Turpie AGG, Mantovani LG, Haas S, Kreutz R, Monje D, Schneider J, van Eickels M, Gebel M, Ageno W
XALIA assessed the safety and effectiveness of rivaroxaban for deep vein thrombosis (DVT) treatment in routine clinical practice. This substudy describes the clinical characteristics and outcomes of ‘early switchers’ – patients who received heparin or fondaparinux for >2-14days and/or a vitamin K antagonist (VKA) for 1-14days before switching to rivaroxaban.
MATERIALS AND METHODS:
Patients with DVT (latterly with concomitant pulmonary embolism) received rivaroxaban or standard anticoagulation (initial treatment with heparin or fondaparinux, usually overlapping with and followed by a VKA). Patients administered rivaroxaban alone, or heparin or fondaparinux for ≤48h pre-enrollment were included in the rivaroxaban cohort. Therapy type, dose, and duration were at the physician’s discretion. Primary outcomes were major bleeding, recurrent venous thromboembolism (VTE), and all-cause mortality.

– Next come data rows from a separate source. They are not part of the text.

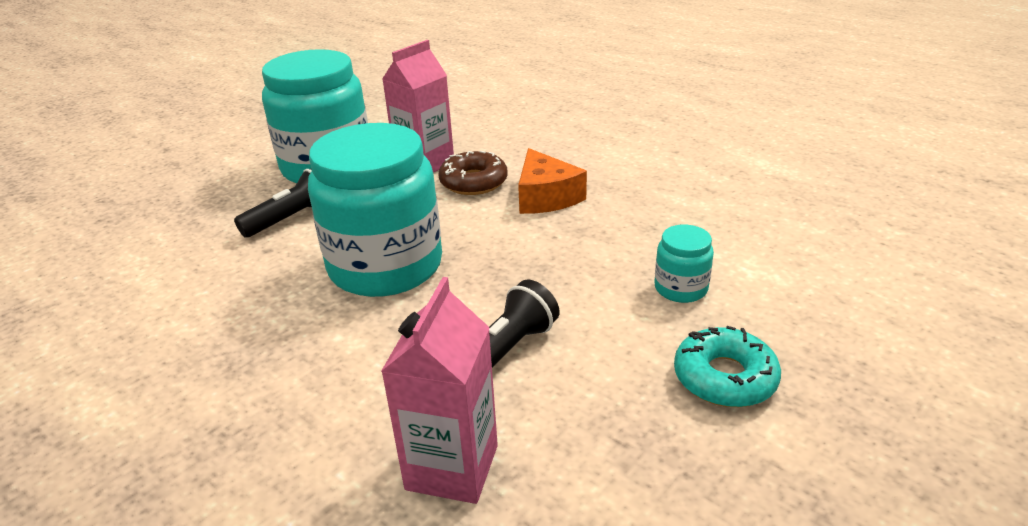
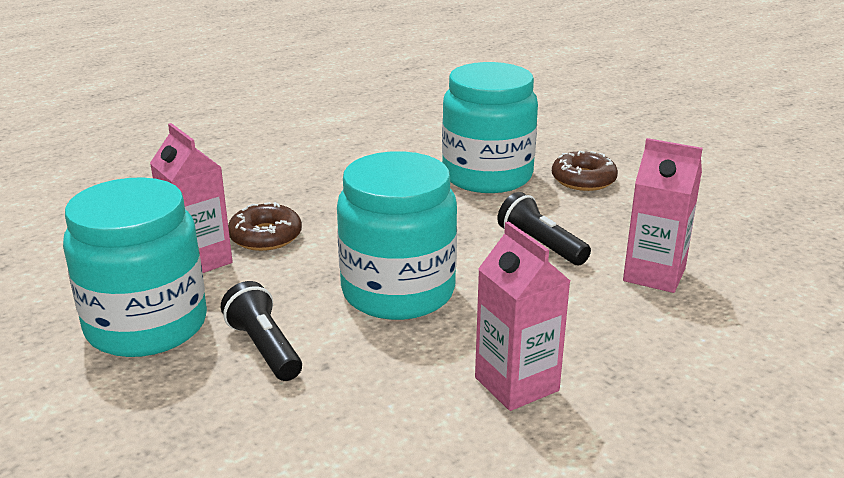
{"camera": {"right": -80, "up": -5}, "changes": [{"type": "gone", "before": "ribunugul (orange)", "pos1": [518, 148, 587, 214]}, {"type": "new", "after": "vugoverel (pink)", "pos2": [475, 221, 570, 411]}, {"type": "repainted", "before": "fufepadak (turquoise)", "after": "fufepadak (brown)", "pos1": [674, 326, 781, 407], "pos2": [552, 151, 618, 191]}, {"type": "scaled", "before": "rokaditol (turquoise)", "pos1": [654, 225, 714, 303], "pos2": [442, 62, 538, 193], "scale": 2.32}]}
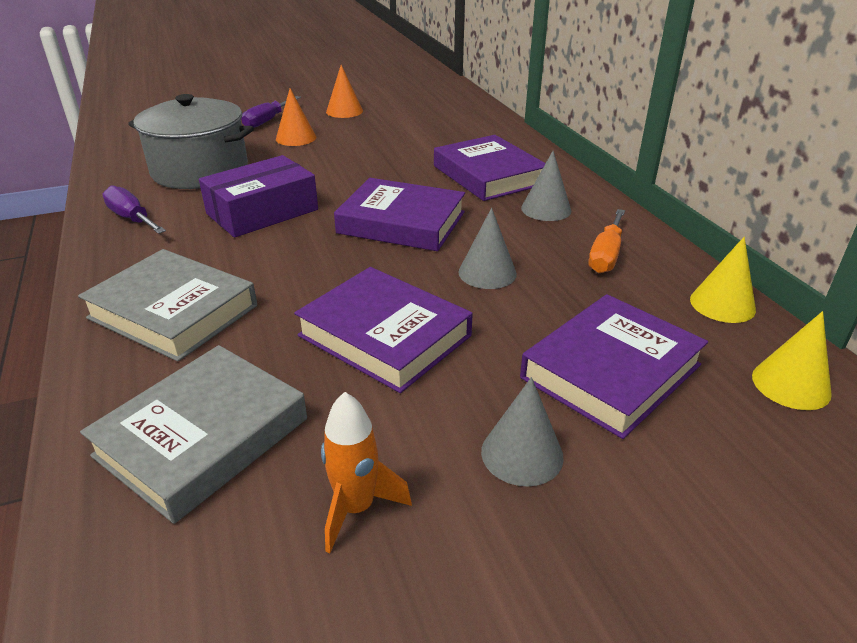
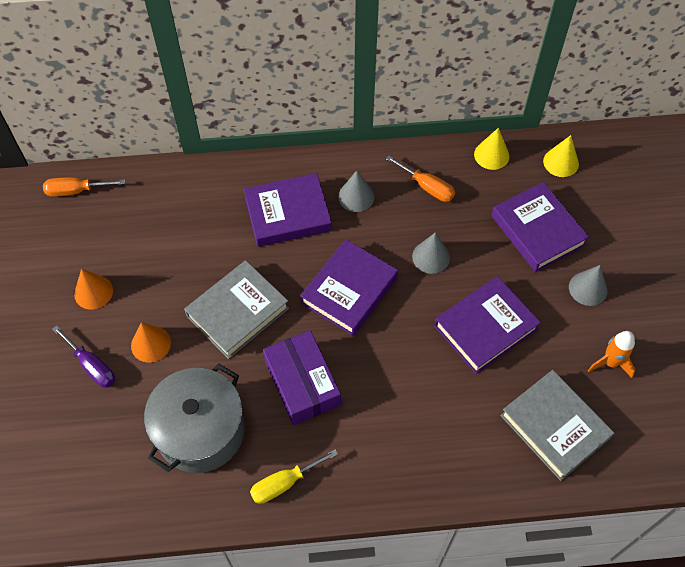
{"camera": {"right": -75, "up": 25}, "changes": [{"type": "new", "after": "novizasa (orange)", "pos2": [43, 177, 125, 197]}, {"type": "shifted", "before": "levovidan (grey)", "pos1": [78, 249, 257, 362], "pos2": [184, 260, 289, 359]}, {"type": "repainted", "before": "novizasa (purple)", "after": "novizasa (yellow)", "pos1": [103, 186, 166, 234], "pos2": [250, 449, 338, 504]}]}
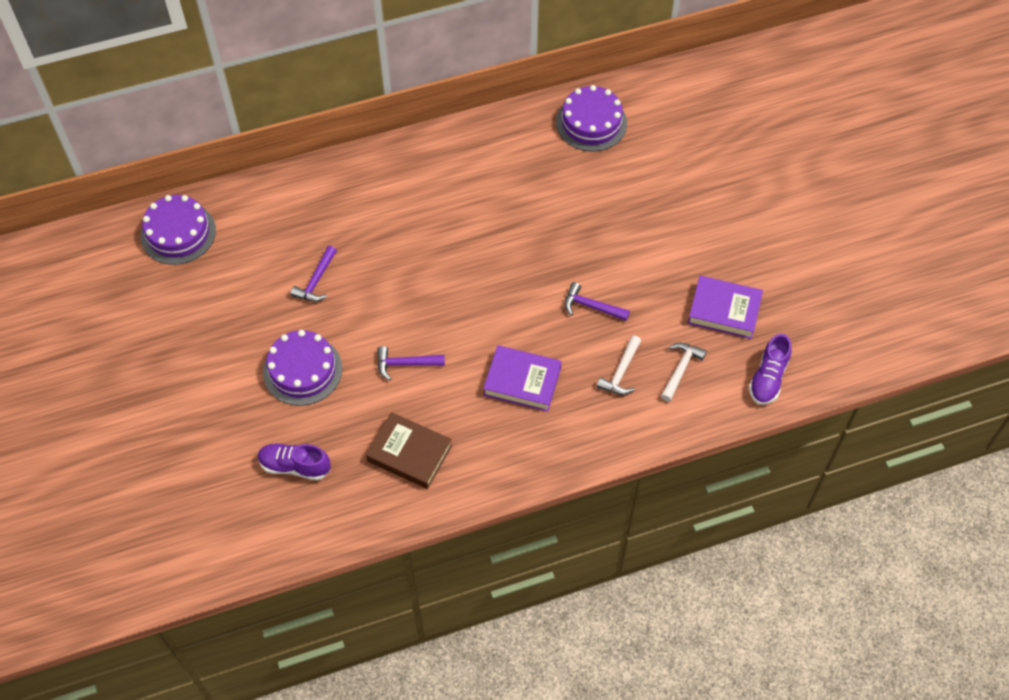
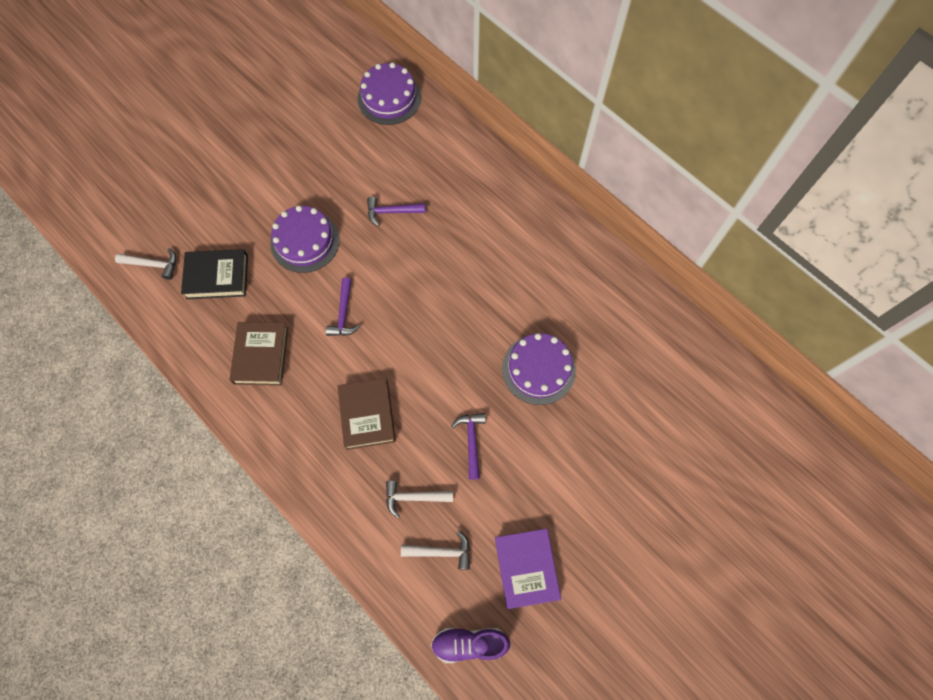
{"camera": {"right": 65, "up": 10}, "changes": [{"type": "new", "after": "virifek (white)", "pos2": [115, 248, 176, 280]}, {"type": "shifted", "before": "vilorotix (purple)", "pos1": [556, 85, 627, 151], "pos2": [502, 333, 576, 405]}, {"type": "swapped", "before": "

In 368 early switchers, recurrence or bleeding risk factors were more prevalent versus the rivaroxaban cohort, including creatinine clearance<50mL/min (6.5% vs. 3.9%), previous major bleeding (4.6% vs. 1.4%), active cancer (8.2% vs. 5.6%), and concomitant pulmonary embolism (20.9% vs. 8.4%). Crude incidence rates were numerically higher versus the rivaroxaban cohort for major bleeding (1.4% vs. 0.7%), recurrent VTE (2.2% vs. 1.4%), and all-cause mortality (0.8% vs. 0.5%).
Patients who switched to rivaroxaban early in the treatment process had a higher frequency of risk factors for bleeding and recurrent VTE than patients treated with rivaroxaban; reflected by the higher risk of adverse events in that group during follow-up.